Legislatures and Executives can and do cross the line, the Courts are there to stop them.

The constituent is not a list of things the government is forbidden to do. It’s a list of things the government is allowed to do. So, no, the federal government doesn’t get to do anything it wants as long as the constitution doesn’t forbid it. It gets to do only those things that the constitution allow it to do.

But the Constitution does subject laws to the possibility of judicial review (when cases are brought against them), and therefore does allow courts to strike them down, which seems to be the definition of “judicial activism” according to some.

Which includes declaring that certain laws cannot be enforced, “The judicial Power shall extend to all Cases, in Law and Equity, arising under this Constitution … [snip]”

Flag burning is protected speech, and it really is the Courts’ power to decide this.

What we don’t have is judicial review without a case … an important distinction IMEIO.

nm

That’s a different argument. I was specifically noting that “it’s not forbidden in the constitution” is never an argument for allowing the US federal government to do something.

The judicial power, sure. “Judicial activism” in the sense we are discussing is where judges make up new laws, or new rights.

SSM is not like interracial marriage.

The argument in Loving was that a couple was being denied the equal protection of the law that established marriage as the union of one man and one woman. Gay couples were not denied the equal protection of any law, because there was no law that established marriage as the union of two men or two women, therefore the Supreme Court changed the law by changing the definition. That’s what is meant by “judicial activism” in this context.

The right to burn flags is protected under the First Amendment. Free speech is an enumerated right under the Constitution, and thus properly protected by striking down laws that violate it. SSM is not an enumerated right under the Constitution (nor was it established by the law), and thus SSM cannot be licitly established under either the Equal Protection clause, nor the First Amendment, nor anywhere else in the Constitution, which does not enumerate any right to marriage or to SSM. If legislators wanted to enact SSM thru legislation, that would be fine. Making laws is what legislators do. If the states or the people wanted to amend the Constitution and enumerate thereby a right to marriage, or to SSM, that would be fine too. The process of amending the Constitution is also defined therein, as is the process of legislators passing laws.

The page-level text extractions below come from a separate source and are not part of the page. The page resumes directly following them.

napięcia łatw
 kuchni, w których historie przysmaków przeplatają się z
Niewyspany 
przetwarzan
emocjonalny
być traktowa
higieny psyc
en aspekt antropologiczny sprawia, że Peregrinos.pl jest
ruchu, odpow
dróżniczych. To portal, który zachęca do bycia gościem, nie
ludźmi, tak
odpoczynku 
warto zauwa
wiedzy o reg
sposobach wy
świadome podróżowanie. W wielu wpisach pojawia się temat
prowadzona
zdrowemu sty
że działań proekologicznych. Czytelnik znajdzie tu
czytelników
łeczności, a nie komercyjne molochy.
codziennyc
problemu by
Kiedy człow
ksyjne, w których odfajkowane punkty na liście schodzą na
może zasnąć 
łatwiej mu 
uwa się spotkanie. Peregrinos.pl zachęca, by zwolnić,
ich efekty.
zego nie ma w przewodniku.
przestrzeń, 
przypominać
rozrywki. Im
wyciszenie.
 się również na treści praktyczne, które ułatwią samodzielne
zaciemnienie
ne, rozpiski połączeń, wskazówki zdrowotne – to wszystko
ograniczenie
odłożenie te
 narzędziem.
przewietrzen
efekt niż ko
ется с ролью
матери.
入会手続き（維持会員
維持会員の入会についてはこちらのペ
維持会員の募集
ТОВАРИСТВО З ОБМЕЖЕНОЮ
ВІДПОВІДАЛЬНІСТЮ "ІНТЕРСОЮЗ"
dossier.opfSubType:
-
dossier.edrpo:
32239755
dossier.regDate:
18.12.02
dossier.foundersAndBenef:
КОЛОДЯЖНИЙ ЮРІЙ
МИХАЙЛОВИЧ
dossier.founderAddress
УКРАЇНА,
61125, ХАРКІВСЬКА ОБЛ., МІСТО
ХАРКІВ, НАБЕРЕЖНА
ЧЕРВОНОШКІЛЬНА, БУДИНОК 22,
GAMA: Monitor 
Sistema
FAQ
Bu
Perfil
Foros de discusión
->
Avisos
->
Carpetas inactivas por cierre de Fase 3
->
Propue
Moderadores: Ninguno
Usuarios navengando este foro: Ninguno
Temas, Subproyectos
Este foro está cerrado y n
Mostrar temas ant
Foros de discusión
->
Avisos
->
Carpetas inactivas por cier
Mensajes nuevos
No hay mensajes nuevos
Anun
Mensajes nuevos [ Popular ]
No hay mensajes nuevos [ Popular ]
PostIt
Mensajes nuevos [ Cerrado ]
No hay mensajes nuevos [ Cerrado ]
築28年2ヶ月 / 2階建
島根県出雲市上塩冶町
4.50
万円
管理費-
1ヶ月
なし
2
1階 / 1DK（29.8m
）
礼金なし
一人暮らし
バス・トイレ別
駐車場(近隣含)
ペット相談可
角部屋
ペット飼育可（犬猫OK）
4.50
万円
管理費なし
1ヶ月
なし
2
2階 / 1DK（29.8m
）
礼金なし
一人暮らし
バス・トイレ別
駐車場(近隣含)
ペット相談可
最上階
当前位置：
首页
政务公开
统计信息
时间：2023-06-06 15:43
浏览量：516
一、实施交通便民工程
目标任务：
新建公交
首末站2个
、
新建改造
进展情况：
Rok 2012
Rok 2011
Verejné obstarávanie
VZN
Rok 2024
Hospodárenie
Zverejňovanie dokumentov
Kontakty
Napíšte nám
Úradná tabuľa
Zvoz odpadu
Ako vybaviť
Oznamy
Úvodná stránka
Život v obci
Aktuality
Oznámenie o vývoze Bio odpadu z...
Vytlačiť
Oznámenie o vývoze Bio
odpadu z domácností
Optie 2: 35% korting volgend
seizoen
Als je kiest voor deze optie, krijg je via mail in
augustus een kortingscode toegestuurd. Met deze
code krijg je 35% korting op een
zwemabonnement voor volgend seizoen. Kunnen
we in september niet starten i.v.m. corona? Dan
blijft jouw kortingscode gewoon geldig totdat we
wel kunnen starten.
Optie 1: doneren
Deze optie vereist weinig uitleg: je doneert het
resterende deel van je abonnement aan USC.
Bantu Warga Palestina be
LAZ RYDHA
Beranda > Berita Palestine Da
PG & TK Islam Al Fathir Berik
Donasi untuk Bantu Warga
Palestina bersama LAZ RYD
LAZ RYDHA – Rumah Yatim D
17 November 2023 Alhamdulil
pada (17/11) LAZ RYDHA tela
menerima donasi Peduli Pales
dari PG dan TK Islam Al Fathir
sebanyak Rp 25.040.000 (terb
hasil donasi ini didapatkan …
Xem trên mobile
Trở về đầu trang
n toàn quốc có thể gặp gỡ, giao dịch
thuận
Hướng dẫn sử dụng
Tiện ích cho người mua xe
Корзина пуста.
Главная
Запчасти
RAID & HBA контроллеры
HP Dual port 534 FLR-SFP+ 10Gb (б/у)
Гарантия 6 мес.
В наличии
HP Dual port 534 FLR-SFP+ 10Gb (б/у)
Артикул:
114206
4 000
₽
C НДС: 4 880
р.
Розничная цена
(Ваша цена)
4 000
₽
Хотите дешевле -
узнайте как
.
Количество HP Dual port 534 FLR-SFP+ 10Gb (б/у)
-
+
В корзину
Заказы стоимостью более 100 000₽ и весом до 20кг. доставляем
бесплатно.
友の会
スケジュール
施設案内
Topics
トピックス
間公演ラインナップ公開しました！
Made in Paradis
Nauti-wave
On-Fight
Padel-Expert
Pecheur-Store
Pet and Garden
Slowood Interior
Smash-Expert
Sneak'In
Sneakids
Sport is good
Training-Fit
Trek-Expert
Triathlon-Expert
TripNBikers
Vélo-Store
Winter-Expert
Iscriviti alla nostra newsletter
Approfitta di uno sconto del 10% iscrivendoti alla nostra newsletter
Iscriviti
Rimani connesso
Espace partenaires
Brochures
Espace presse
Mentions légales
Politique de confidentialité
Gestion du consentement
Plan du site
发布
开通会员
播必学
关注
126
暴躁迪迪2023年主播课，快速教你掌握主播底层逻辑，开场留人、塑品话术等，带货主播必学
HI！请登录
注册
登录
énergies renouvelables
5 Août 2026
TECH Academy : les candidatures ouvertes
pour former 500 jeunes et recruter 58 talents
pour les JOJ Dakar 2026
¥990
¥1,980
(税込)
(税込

But the Constitution is clear that the federal government, including the Supreme Court, may not do anything it is not explicitly defined to be doing. And the Constitution does not say that the Supreme Court may make laws, nor that the Supreme Court may enumerate new rights. Therefore, they cannot licitly do so.

Regards,
Shodan

But that’s just one interpretation – by others, marriage was established (even if only recently) as the union of two adults. So, if the definition of marriage had already changed due to changes in culture (or some other factors), then the SC was just restoring equal protection that was denied to gay people based on this changed definition of marriage.

And there are probably other interpretations as well. But everything is an interpretation – trying to read the laws literally is an interpretation, and trying to read the motives of the founders is another one, and so on. There’s no way to read the Constitution without interpretation, since the same words and concepts can mean many things.

Since it was a “equal protection of the law” argument, could you cite the law that established marriage as “two adults”?

There is no way to read your post without interpretation, but that doesn’t mean I can decide it said whatever I want it to.

If 'one man and one woman" means “two men”, then why doesn’t “two men” mean “one man and one woman”?